Spivak Ch. 5 Limits, problem 6

[QuantumP7]

Homework Statement

Suppose the functions f and g have the following property: for all ε > 0 and all x,

If 0 < \left| x-2 \right| < \sin^{2} \left( \frac{\varepsilon^{2}}{9} \right) + \varepsilon, then \left| f(x) - 2 \right| < \varepsilon.

If 0 < \left| x - 2 \right| < \varepsilon^{2} then \left| g(x) - 4 \right| < \varepsilon.

For each \varepsilon > 0 find a \delta > 0 such that for all x:


ii) if 0 < \left| x-2 \right| < \delta, then \left| f(x)g(x) - 8 \right| < \varepsilon.

Homework Equations

The Attempt at a Solution

The solution book says:

We need: \left| f(x) - 2 \right| < min \left( 1, \frac{\varepsilon}{2 (\left| 4 \right| + 1)} \right) and \left| g(x) - 4 \right| < \frac{\varepsilon} {2 (\left| 2 \right|) + 1}.

My question is: How did they get these fractions in the solution? I've multiplied \left| f(x) - 2 \right| and \left| g(x) - 4 \right| to get \left| f(x)g(x) - 4f(x) - 2g(x) + 8 \right|. Am I going in the right direction?

 

[haruspex]

That g in the denominator in the first line is g(x)?
I would start by making some simplifying substitutions: u = x+2, F(u) = f(x)-2, G(u) = g(x)-4.

 

[QuantumP7]

The denominator in the first line is 9, not g.

 

[jbunniii]

My question is: How did they get these fractions in the solution? I've multiplied \left| f(x) - 2 \right| and \left| g(x) - 4 \right| to get \left| f(x)g(x) - 4f(x) - 2g(x) + 8 \right|. Am I going in the right direction?

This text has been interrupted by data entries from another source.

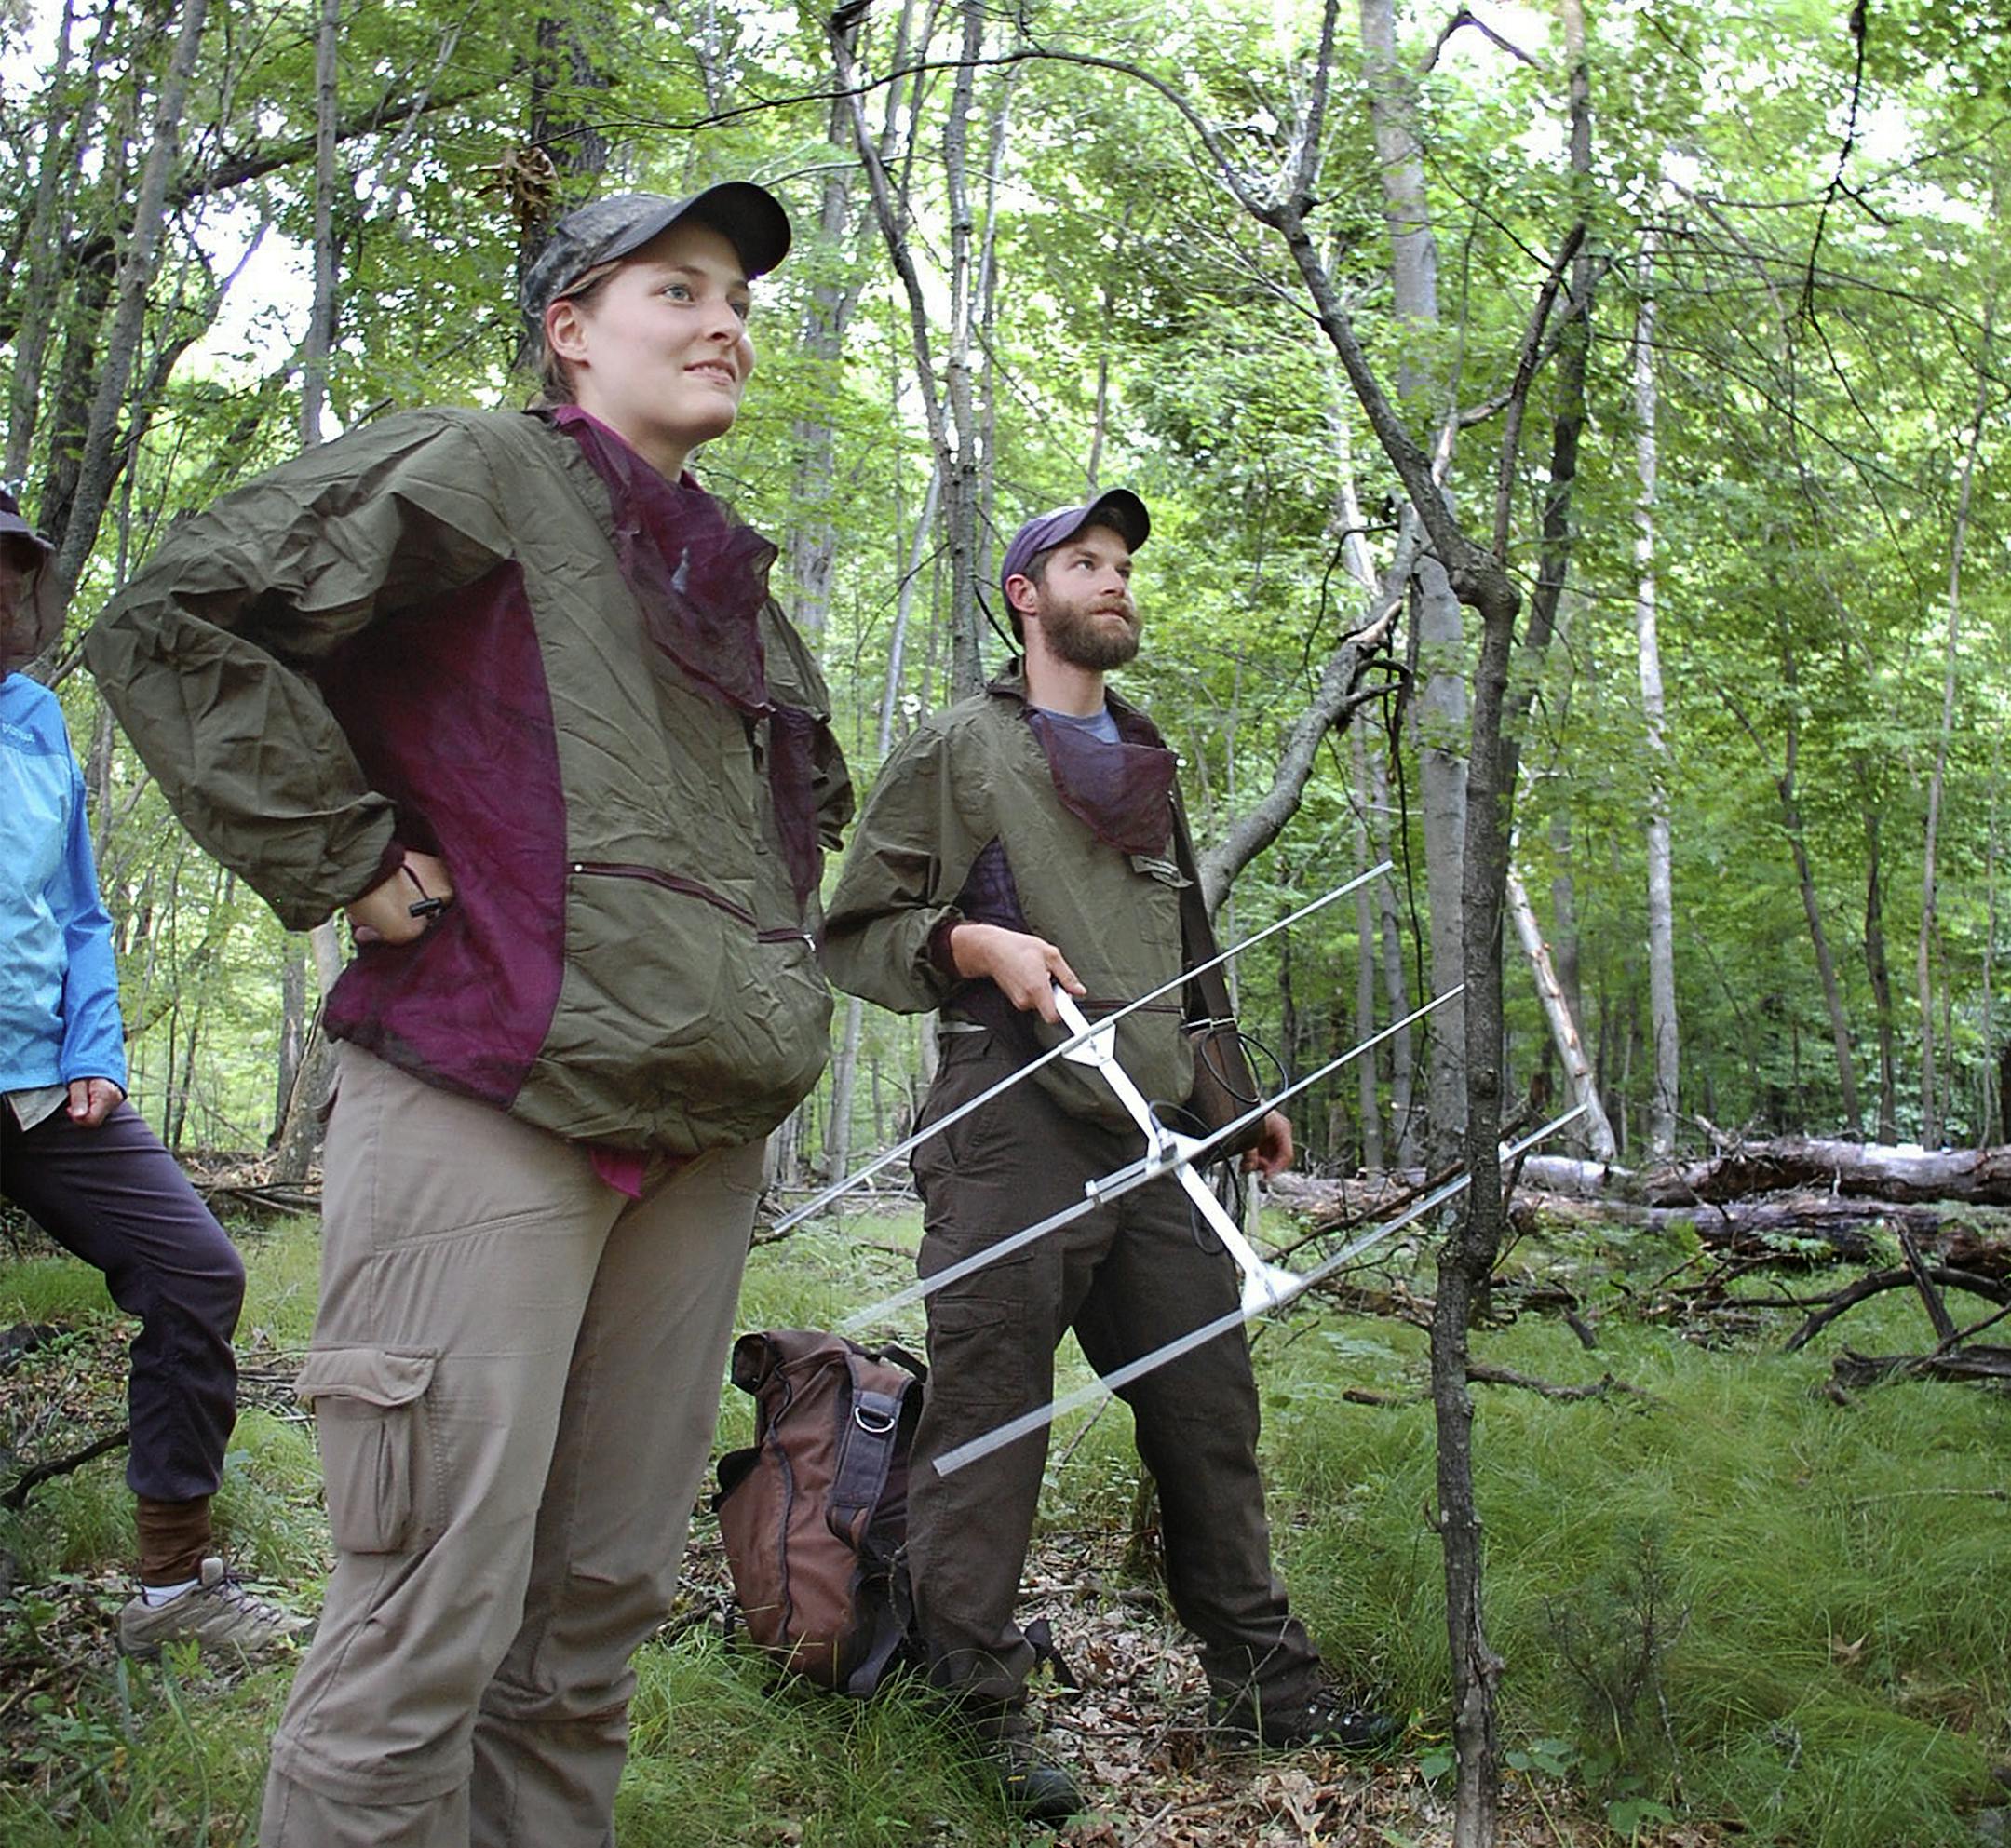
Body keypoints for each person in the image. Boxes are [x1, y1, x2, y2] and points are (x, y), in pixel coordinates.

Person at [85, 183, 852, 1848]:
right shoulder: (481, 468)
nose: (723, 320)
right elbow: (176, 619)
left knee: (586, 1631)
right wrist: (346, 857)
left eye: (736, 296)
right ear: (572, 329)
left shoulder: (743, 598)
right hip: (483, 1087)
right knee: (423, 1619)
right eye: (676, 288)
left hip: (699, 1140)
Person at [820, 490, 1397, 1819]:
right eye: (1089, 562)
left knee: (1210, 1416)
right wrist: (976, 945)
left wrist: (1235, 1097)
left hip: (1158, 1133)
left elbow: (1193, 955)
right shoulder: (963, 745)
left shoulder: (1144, 752)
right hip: (1007, 1123)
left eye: (1126, 565)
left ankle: (1269, 1686)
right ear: (1028, 595)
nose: (1118, 581)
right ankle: (973, 1700)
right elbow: (855, 929)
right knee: (992, 1415)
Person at [0, 489, 302, 1658]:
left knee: (195, 1270)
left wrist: (94, 1048)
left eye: (9, 569)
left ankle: (172, 1586)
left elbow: (78, 912)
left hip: (43, 1082)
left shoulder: (30, 720)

You'll have to do some more algebra to get it into a useful form. Here's a suggestion for how to start:
$$f(x)g(x) - 8 = (f(x) - 2)(g(x) - 4) + 4f(x) + 2g(x) - 16$$
Now see if you can do some more manipulations on the right hand side. You want to get more terms containing (f(x) - 2) and (g(x) - 4).

 

[QuantumP7]

Thank you guys SO much!

jbunniii, that's exactly what I was looking for! Thank you!

 

[Independent]

A note for future visitors: the solution follows directly from part (2) of the lemma. No need for the algebraic manipulations.